10.1. Normative References

[I-D.veridom-omp]: Adebayo, T., "Operating Model Protocol (OMP): A Deterministic Routing and Evidence Architecture for AI Decision Accountability in Regulated Industries", Work in Progress, Internet-Draft, draft-veridom-omp-00, 21 March 2026, <https://datatracker.ietf.org/doc/html/draft-veridom-omp-00>.
[RFC2119]: Bradner, S., "Key words for use in RFCs to Indicate Requirement Levels", BCP 14, RFC 2119, March 1997, <https://www.rfc-editor.org/rfc/rfc2119>.

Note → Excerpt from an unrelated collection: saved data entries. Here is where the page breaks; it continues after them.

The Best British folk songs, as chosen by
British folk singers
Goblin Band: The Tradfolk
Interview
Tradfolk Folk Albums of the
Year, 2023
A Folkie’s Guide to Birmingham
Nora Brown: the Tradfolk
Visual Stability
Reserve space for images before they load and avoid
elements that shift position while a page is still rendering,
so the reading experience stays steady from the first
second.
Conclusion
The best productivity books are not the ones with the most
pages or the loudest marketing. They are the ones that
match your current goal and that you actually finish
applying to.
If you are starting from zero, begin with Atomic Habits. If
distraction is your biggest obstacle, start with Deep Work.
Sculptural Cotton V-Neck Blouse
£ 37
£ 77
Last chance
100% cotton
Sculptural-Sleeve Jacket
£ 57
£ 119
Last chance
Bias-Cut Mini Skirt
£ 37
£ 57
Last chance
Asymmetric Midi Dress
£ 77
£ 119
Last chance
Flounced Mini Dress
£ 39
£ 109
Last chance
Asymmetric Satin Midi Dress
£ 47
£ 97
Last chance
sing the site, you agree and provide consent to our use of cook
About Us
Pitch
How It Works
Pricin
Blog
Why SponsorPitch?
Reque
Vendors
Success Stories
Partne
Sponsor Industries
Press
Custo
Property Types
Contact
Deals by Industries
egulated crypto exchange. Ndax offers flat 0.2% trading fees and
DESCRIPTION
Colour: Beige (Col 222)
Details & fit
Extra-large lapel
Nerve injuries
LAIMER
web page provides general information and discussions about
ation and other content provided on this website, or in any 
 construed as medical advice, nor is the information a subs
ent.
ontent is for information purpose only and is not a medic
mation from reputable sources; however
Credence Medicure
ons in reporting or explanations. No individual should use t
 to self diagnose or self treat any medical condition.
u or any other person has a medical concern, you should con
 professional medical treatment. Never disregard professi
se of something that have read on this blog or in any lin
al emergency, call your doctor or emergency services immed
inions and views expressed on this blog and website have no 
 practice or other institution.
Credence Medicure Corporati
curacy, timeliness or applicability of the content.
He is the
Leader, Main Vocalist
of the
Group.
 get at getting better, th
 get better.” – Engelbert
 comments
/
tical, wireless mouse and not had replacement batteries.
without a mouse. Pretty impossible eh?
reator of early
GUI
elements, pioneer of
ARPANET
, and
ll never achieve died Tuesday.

10.2. Informative References

[CBK-AI-SURVEY-2025]: Central Bank of Kenya, "AI Banking Sector Survey", July 2025.
[CBK-NDTCP-2022]: Central Bank of Kenya, "The Central Bank of Kenya (Digital Credit Providers) Regulations 2022", March 2022.
[KENYA-DPA-2019]: Republic of Kenya, "Data Protection Act 2019", 2019.
[ZENODO-OMP]: Adebayo, T., "OMP - Operating Model Protocol: A Deterministic Routing Invariant for Tamper-Evident AI Decision Accountability in Regulated Industries", Zenodo 10.5281/zenodo.19140948, 21 March 2026.